Concentration        % M.I.         % C.A.
-------------------------------------------
- Experiment # 1, without S9 (18 hours)
  neg. control         7.5            0.0
   200 mg/l            7.5            0.5
  1000 mg/l            4.0            2.0
  1800 mg/l            4.7            0.5
  0.02 mg/l MMC        4.0           15.5 *
  0.03 mg/l MMC        7.0           19.0 *
-------------------------------------------
- Experiment # 1, with S9 (18 hours)
  neg. control         7.3            0.5
   600 mg/l            8.6            1.5
  3000 mg/l            8.9            1.5
  5000 mg/l            5.6           14.5 *
     2 mg/l CP         3.5           20.5 *
-------------------------------------------
- Experiment # 2, without S9, 18 hours
  neg. control         7.3            1.0
   200 mg/l            8.0            2.5
  1000 mg/l            3.5            1.0
  1800 mg/l            2.0            7.0 *
  0.03 mg/l MMC        3.7           25.5 *
-------------------------------------------
- Experiment # 2, with S9, 18 hours
  neg. control         6.7            2.5
   600 mg/l            8.7            1.0
  3000 mg/l            6.0            4.0
  4000 mg/l            3.3           24.2 *
  5000 mg/l            scoring impossible
     2 mg/l CP         5.0           24.5 *
-------------------------------------------
- Experiment # 2, with and without S9, 28 hours: not evaluated
-------------------------------------------
* indicates significance

Applicant's summary and conclusion

Conclusions:
Interpretation of results (migrated information):
positive

From the experiments performed, it is concluded that under the conditions of this in vitro test system 2,2,4(or 2,4,4)-trimethylhexanedinitrile is an in vitro clastogenic agent.
Executive summary:

The substance 2,2,4(or 2,4,4)-trimethylhexanedinitrile was tested for its ability to induce structural chromosome aberrations in an in vitro mammalian cell system( V79 Chinese hamster lung cells) according to OECD Guideline 473 (1983) and EU method B.10 (1992).

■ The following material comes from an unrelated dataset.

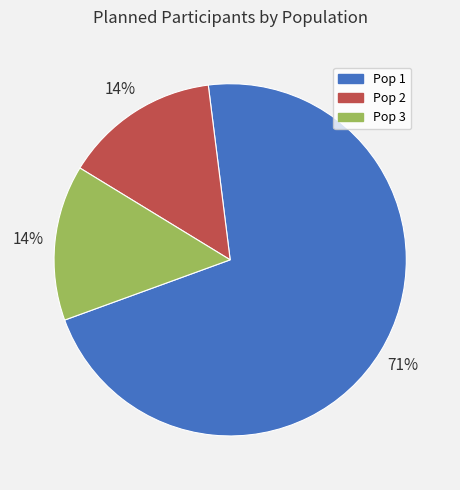

The Pop 2 slice represents 14% of the pie. True or false?

True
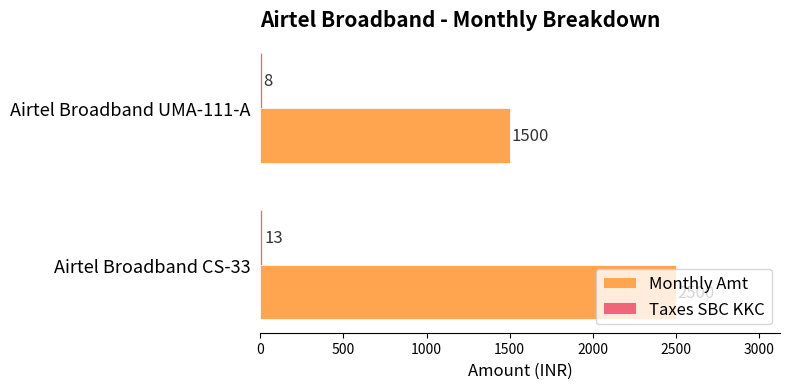

The value of Monthly Amt at Airtel Broadband CS-33 is 947. True or false?

False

Two independent experiments were carried out with and without the addition of phenobarbital-induced rat liver S9 mix. On the basis from the results of the present study, the test substance did induce biologically significant increases in the chromosomal aberration frequency of V79 hamster cells both in the absence and in the presence of metabolic activation and is therefore judged to be an in vitro clastogenic agent.